In the future, digital twin technology will be used to identify the right treatment for each individual. By learning and modeling the body’s responses, medical professionals can provide a more precise course of treatment. This could save lives and prevent patients from being prescribed treatments that will either do nothing or cause unintended harm to their bodies.

Digital twin technology will revolutionize the way medical research is conducted, providing patients with more accurate treatments.

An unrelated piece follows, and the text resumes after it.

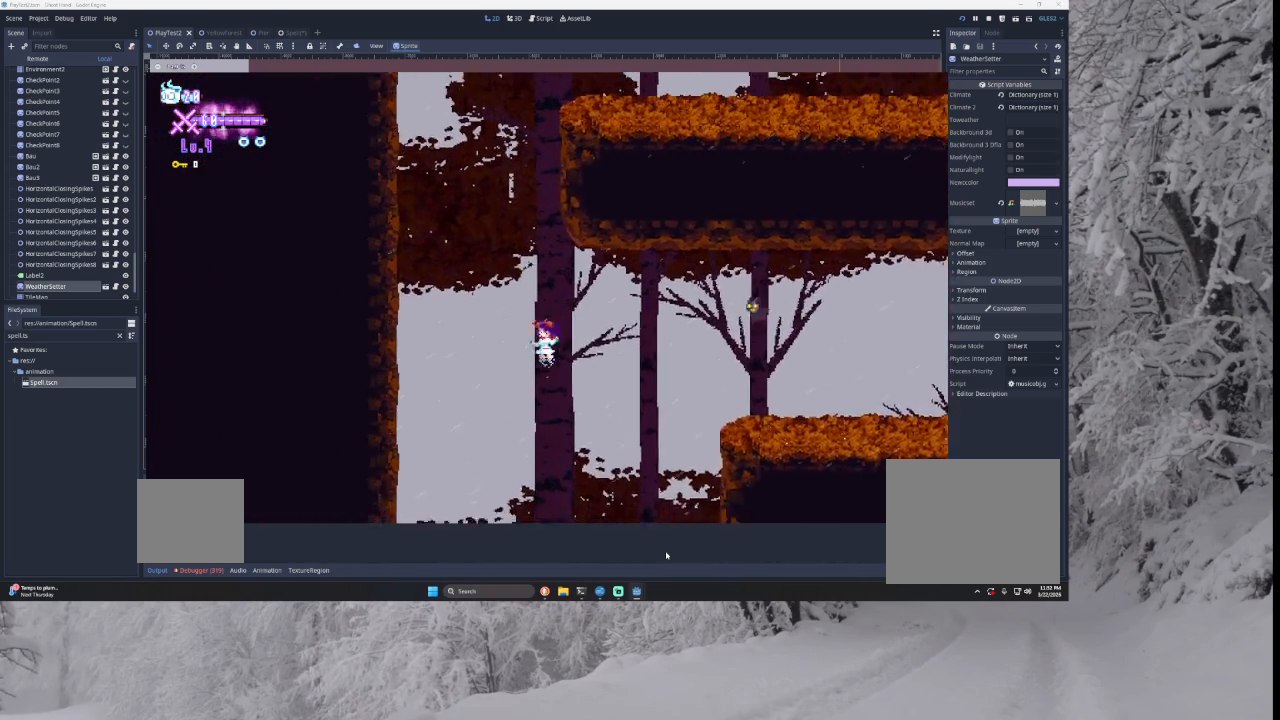
{"buttons": ["TRIANGLE"], "left_stick": "center", "right_stick": "center", "events": [[333, "TRIANGLE", "up"], [433, "TRIANGLE", "down"], [433, "left_stick", "center"]]}
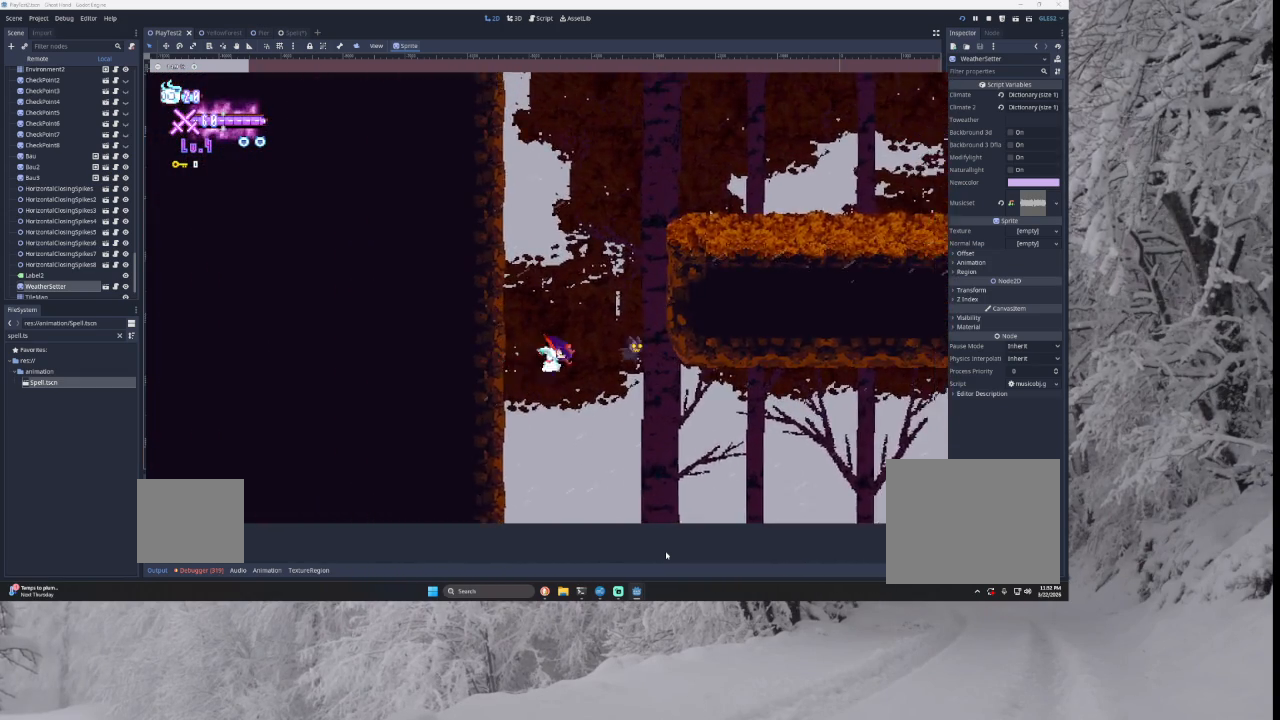
{"buttons": ["TRIANGLE"], "left_stick": "center", "right_stick": "center", "events": [[267, "TRIANGLE", "up"], [333, "TRIANGLE", "down"]]}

In practice, digital twins allow researchers to simulate physical systems and explore their behaviors in greater detail. Improvements in simulation accuracy over time will lead to more informed decisions on how to treat each individual.

I was inspired to write this article after my conversation with Prof. Dr. Koen Kas, CEO at HealthSkouts. In this episode, we talked about the Future of Healthcare, Wearables , Digital Twins Tech and much more. Furthermore, Prof. Dr. Koen Kas gives incredible insights about the future of Healthcare, specific innovative examples from the Wearables world. As well as how the healthcare business model of the future can be built in the Hospital.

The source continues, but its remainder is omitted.